=== Data rows ===
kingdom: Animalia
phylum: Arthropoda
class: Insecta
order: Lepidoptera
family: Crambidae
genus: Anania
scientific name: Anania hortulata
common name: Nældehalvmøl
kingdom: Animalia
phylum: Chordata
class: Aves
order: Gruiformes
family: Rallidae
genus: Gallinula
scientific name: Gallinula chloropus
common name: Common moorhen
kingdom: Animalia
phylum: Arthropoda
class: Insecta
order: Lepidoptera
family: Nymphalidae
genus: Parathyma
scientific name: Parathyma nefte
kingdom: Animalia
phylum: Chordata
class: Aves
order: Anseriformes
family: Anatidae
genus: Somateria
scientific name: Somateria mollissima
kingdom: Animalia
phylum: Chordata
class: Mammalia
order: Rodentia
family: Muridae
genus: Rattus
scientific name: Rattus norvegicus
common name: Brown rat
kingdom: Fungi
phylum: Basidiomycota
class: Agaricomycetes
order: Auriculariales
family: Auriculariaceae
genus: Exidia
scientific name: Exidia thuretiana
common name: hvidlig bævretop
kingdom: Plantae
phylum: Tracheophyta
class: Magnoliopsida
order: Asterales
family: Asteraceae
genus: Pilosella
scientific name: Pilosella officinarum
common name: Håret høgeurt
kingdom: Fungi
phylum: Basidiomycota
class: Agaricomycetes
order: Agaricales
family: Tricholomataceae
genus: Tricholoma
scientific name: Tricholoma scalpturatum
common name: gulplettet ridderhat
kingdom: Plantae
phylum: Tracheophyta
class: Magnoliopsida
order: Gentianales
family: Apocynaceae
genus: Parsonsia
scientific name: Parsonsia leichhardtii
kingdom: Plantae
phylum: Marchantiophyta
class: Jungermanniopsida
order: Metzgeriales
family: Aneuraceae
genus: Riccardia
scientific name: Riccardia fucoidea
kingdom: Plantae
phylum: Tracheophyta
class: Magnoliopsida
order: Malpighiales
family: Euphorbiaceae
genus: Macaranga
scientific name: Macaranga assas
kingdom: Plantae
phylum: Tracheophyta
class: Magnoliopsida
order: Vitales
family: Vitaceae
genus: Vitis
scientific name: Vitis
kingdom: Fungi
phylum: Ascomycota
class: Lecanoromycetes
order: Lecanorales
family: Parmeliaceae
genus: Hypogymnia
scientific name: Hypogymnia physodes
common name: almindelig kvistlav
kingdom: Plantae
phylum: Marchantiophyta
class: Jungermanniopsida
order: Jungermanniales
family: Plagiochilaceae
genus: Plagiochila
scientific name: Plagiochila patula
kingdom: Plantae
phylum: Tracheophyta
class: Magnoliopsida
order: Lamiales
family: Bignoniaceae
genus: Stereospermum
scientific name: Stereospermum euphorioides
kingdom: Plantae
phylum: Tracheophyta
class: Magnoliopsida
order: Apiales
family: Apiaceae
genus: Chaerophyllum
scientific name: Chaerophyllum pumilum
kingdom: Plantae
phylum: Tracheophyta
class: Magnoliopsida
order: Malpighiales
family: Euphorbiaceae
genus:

=== Given task ===
Can you reproduce, unchanged, the lines in the listing above from the line with "family: Aneuraceae" to the line with "genus: Vitis", including both of those lines?

=== Correct result ===
family: Aneuraceae
genus: Riccardia
scientific name: Riccardia fucoidea
kingdom: Plantae
phylum: Tracheophyta
class: Magnoliopsida
order: Malpighiales
family: Euphorbiaceae
genus: Macaranga
scientific name: Macaranga assas
kingdom: Plantae
phylum: Tracheophyta
class: Magnoliopsida
order: Vitales
family: Vitaceae
genus: Vitis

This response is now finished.